Lenskart’s Virtue Narrative Gets a Market Reality Check

Markets took purpose washing to the cleaners as Lenskart’s weak debut exposed the gap between moral capitalism and real investor conviction.

Article related image
A Lenskart shop in Gurgaon. (File Photo)
iStock.com
Author
By Krishnadevan V

Krishnadevan is Consulting Editor at BasisPoint Insight. He has worked in the equity markets, and been a journalist at ET, AFX News, Reuters TV and Cogencis.

November 10, 2025 at 2:27 PM IST

On the eve of Lenskart’s market debut, founder Peyush Bansal told employees and investors that “profit is oxygen, but purpose is breath.” It was a poetic flourish trying to make business sound like belief, commerce like conscience. The founder’s invocation of conscience arrived just as the grey-market premium for the company’s shares flatlined ahead of listing. The stock listed below its issue price, the only major IPO so far this year to do so, and closed barely above its issue price. The market’s response was unsentimental and swift; moral capitalism reads better in manifestos than in market tickers.

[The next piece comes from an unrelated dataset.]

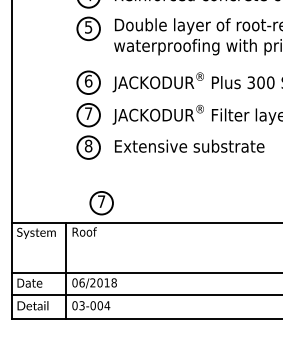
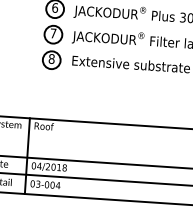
part: (101, 203) -> (58, 104), removed
text: (81, 282) -> (39, 165), 06/2018 -> 04/2018

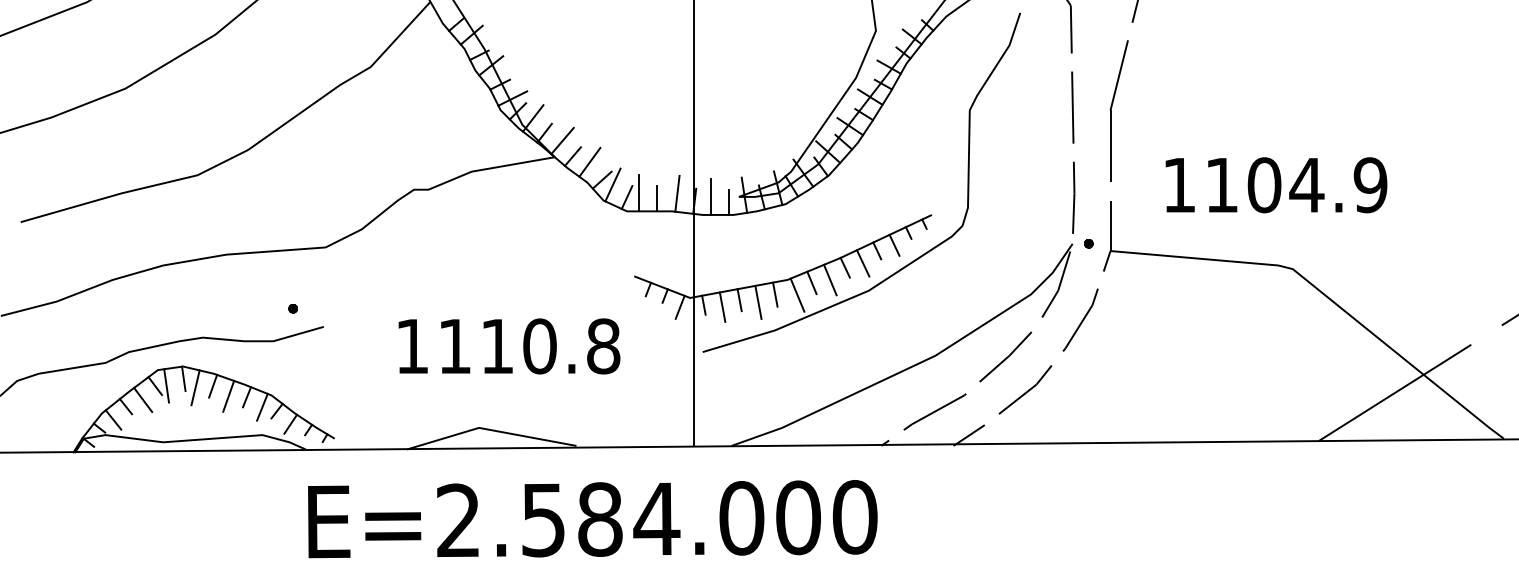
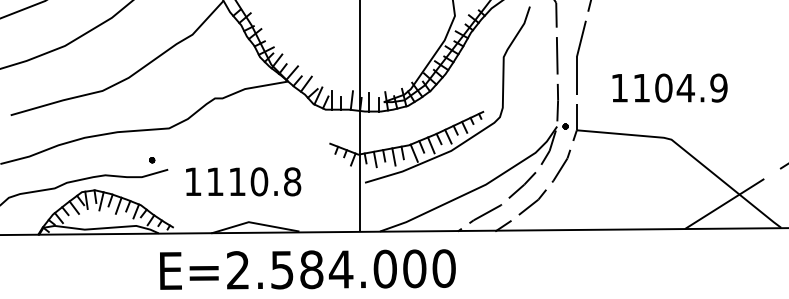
text: (1275, 184) -> (669, 87), moved
text: (509, 345) -> (243, 181), moved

Lenskart Solutions Ltd’s debut captured a familiar pattern, where profit statements are wrapped in sermons and IPOs are laced with purpose. Every market cycle finds its favourite virtue. In 1999, it was “eyeballs.” In 2021, it was “ecosystems.” The grammar keeps evolving, but the underlying sentiment is constant — virtue is cheaper than returns.

Also Read: Lenskart Grooms to Wed the Market, Profits Must Endure the Morning After

This time, investors decided to call the bluff. The eyewear retailer’s issue was priced to perfection, leaving little air for fresh buyers. The grey market premium had once touched 108, implying a pop of over 25%, but evaporated before listing day. Turns out, you can’t outtalk arithmetic.

Lenskart achieved profitability by staging restraint rather than by scaling sustainably. Expansion slowed, hiring froze, and marketing went on a crash diet to create the illusion of discipline. Optometrists were cross-trained, expenses were reclassified, and depreciation was deferred to the balance sheet. Profit was scheduled as an event, not achieved as a process. It was less about transformation and more about timing.

That precision impressed private investors, but public markets are harder to choreograph. Once growth resumes, costs will rise faster than conviction, and margins will normalise. Markets have little patience for sermons that cannot survive scale.

The structure of the offering deepened the irony. A fresh issue of about ₹21.5 billion may fund new capacity and global expansion, but a hefty slice went to early shareholders cashing out. When insiders monetise faith while newcomers are asked to buy it, purpose starts to sound like PR. The gap between rhetoric and reward explains why the IPO story lost altitude so fast.

The weak listing was not a rejection of Lenskart’s fundamentals. It was a rejection of moral mark-up at stratospheric valuations. Investors are willing to fund conviction but not rhetoric, especially when the offer leaves nothing on the table. With uneven product experience, limited pricing power, and profits still finding their footing, Lenskart’s lofty valuation makes the trade-off look steep. When founders quote philosophy and funds quote exit multiples, the market plays referee, not disciple. Lenskart’s debut marked that correction of tone.

The episode shows how deeply purpose washing has seeped into India’s capital markets. From fintechs to fashion to tilemakers to jewellers, every company now claims to serve a higher calling, often when profits alone can’t carry the pitch. Lenskart has built something valuable, but it must now prove that purpose can breathe without the oxygen mask of pre-listing optimism.